Transcribe the records below exactly.

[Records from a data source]
○ ○ ○ ○
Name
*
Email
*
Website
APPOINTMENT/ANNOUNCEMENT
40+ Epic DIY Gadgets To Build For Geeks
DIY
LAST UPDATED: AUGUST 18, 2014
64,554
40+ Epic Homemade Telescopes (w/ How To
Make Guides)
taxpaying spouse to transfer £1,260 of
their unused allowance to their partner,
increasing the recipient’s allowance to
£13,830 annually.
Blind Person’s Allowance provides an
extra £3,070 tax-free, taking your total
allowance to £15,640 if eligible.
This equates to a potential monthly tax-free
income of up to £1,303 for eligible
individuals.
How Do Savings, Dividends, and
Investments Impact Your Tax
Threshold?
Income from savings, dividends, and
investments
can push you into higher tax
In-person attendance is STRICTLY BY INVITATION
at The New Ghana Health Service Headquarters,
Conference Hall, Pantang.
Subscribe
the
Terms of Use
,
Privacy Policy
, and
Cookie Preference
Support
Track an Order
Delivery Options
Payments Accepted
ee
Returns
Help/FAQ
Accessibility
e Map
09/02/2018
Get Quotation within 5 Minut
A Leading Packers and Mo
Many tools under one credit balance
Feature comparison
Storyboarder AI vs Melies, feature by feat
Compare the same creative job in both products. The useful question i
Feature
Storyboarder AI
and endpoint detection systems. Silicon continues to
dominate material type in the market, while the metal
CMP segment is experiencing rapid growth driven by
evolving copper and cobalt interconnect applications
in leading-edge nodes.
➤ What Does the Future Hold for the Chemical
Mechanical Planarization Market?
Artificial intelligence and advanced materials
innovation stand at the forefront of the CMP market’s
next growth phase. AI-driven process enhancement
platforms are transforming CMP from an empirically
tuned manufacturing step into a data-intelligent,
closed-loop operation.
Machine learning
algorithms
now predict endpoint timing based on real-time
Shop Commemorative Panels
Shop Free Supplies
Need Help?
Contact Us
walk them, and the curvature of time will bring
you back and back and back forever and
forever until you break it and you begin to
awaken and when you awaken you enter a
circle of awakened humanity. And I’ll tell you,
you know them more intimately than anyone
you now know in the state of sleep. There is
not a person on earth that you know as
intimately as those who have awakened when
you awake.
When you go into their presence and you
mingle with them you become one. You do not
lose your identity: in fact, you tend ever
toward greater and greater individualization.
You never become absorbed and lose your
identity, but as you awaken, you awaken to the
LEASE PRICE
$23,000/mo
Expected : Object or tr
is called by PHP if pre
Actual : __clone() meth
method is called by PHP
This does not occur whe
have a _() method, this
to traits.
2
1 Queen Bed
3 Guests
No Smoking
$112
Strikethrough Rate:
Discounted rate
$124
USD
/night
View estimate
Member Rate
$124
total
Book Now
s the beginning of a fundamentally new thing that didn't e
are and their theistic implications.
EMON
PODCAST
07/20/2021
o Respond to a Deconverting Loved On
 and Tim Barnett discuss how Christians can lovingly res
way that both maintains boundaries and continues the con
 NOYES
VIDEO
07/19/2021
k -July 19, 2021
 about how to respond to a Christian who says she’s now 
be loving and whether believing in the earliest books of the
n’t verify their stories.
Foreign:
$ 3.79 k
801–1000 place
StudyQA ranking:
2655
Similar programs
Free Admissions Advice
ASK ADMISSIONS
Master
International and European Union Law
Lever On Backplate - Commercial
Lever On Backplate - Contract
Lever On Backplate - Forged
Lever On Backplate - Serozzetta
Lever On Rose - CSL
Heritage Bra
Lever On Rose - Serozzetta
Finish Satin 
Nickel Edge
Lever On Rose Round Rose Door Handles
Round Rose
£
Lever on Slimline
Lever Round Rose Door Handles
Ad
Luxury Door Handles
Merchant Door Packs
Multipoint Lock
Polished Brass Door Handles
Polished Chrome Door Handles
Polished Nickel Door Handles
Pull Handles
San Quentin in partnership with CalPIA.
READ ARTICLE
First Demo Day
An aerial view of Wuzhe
○ ○ ○ ○
- **Result below**
Name
*
Email
*
Website
APPOINTMENT/ANNOUNCEMENT
40+ Epic DIY Gadgets To Build For Geeks
DIY
LAST UPDATED: AUGUST 18, 2014
64,554
40+ Epic Homemade Telescopes (w/ How To
Make Guides)
taxpaying spouse to transfer £1,260 of
their unused allowance to their partner,
increasing the recipient’s allowance to
£13,830 annually.
Blind Person’s Allowance provides an
extra £3,070 tax-free, taking your total
allowance to £15,640 if eligible.
This equates to a potential monthly tax-free
income of up to £1,303 for eligible
individuals.
How Do Savings, Dividends, and
Investments Impact Your Tax
Threshold?
Income from savings, dividends, and
investments
can push you into higher tax
In-person attendance is STRICTLY BY INVITATION
at The New Ghana Health Service Headquarters,
Conference Hall, Pantang.
Subscribe
the
Terms of Use
,
Privacy Policy
, and
Cookie Preference
Support
Track an Order
Delivery Options
Payments Accepted
ee
Returns
Help/FAQ
Accessibility
e Map
09/02/2018
Get Quotation within 5 Minut
A Leading Packers and Mo
Many tools under one credit balance
Feature comparison
Storyboarder AI vs Melies, feature by feat
Compare the same creative job in both products. The useful question i
Feature
Storyboarder AI
and endpoint detection systems. Silicon continues to
dominate material type in the market, while the metal
CMP segment is experiencing rapid growth driven by
evolving copper and cobalt interconnect applications
in leading-edge nodes.
➤ What Does the Future Hold for the Chemical
Mechanical Planarization Market?
Artificial intelligence and advanced materials
innovation stand at the forefront of the CMP market’s
next growth phase. AI-driven process enhancement
platforms are transforming CMP from an empirically
tuned manufacturing step into a data-intelligent,
closed-loop operation.
Machine learning
algorithms
now predict endpoint timing based on real-time
Shop Commemorative Panels
Shop Free Supplies
Need Help?
Contact Us
walk them, and the curvature of time will bring
you back and back and back forever and
forever until you break it and you begin to
awaken and when you awaken you enter a
circle of awakened humanity. And I’ll tell you,
you know them more intimately than anyone
you now know in the state of sleep. There is
not a person on earth that you know as
intimately as those who have awakened when
you awake.
When you go into their presence and you
mingle with them you become one. You do not
lose your identity: in fact, you tend ever
toward greater and greater individualization.
You never become absorbed and lose your
identity, but as you awaken, you awaken to the
LEASE PRICE
$23,000/mo
Expected : Object or tr
is called by PHP if pre
Actual : __clone() meth
method is called by PHP
This does not occur whe
have a _() method, this
to traits.
2
1 Queen Bed
3 Guests
No Smoking
$112
Strikethrough Rate:
Discounted rate
$124
USD
/night
View estimate
Member Rate
$124
total
Book Now
s the beginning of a fundamentally new thing that didn't e
are and their theistic implications.
EMON
PODCAST
07/20/2021
o Respond to a Deconverting Loved On
 and Tim Barnett discuss how Christians can lovingly res
way that both maintains boundaries and continues the con
 NOYES
VIDEO
07/19/2021
k -July 19, 2021
 about how to respond to a Christian who says she’s now 
be loving and whether believing in the earliest books of the
n’t verify their stories.
Foreign:
$ 3.79 k
801–1000 place
StudyQA ranking:
2655
Similar programs
Free Admissions Advice
ASK ADMISSIONS
Master
International and European Union Law
Lever On Backplate - Commercial
Lever On Backplate - Contract
Lever On Backplate - Forged
Lever On Backplate - Serozzetta
Lever On Rose - CSL
Heritage Bra
Lever On Rose - Serozzetta
Finish Satin 
Nickel Edge
Lever On Rose Round Rose Door Handles
Round Rose
£
Lever on Slimline
Lever Round Rose Door Handles
Ad
Luxury Door Handles
Merchant Door Packs
Multipoint Lock
Polished Brass Door Handles
Polished Chrome Door Handles
Polished Nickel Door Handles
Pull Handles
San Quentin in partnership with CalPIA.
READ ARTICLE
First Demo Day
An aerial view of Wuzhe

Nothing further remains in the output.